Given records section start
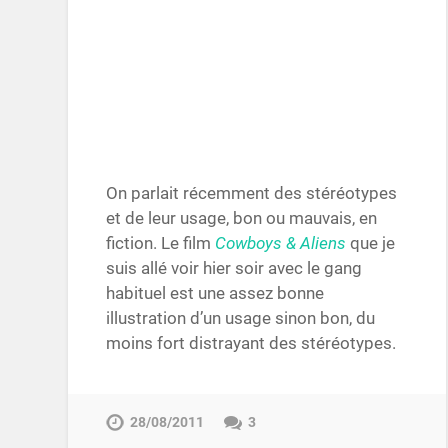
On parlait récemment des stéréotypes
et de leur usage, bon ou mauvais, en
fiction. Le film
Cowboys & Aliens
que je
suis allé voir hier soir avec le gang
habituel est une assez bonne
illustration d’un usage sinon bon, du
moins fort distrayant des stéréotypes.
28/08/2011
3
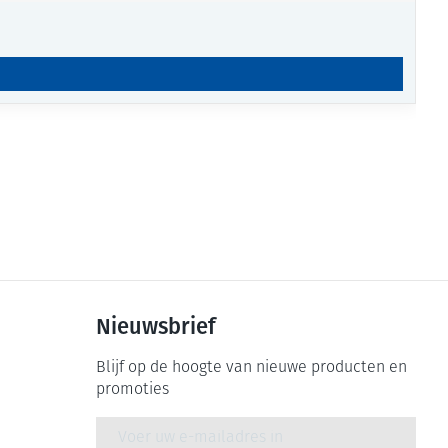
Nieuwsbrief
Blijf op de hoogte van nieuwe producten en
promoties
E-mail adres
Given records section end
#### Exercise objective
Please rewrite the items above with "stéréotypes" switched to "clichés" and everything else unchanged, leaving out the pictures.

#### Your solution
On parlait récemment des clichés
et de leur usage, bon ou mauvais, en
fiction. Le film
Cowboys & Aliens
que je
suis allé voir hier soir avec le gang
habituel est une assez bonne
illustration d’un usage sinon bon, du
moins fort distrayant des clichés.
28/08/2011
3
Nieuwsbrief
Blijf op de hoogte van nieuwe producten en
promoties
E-mail adres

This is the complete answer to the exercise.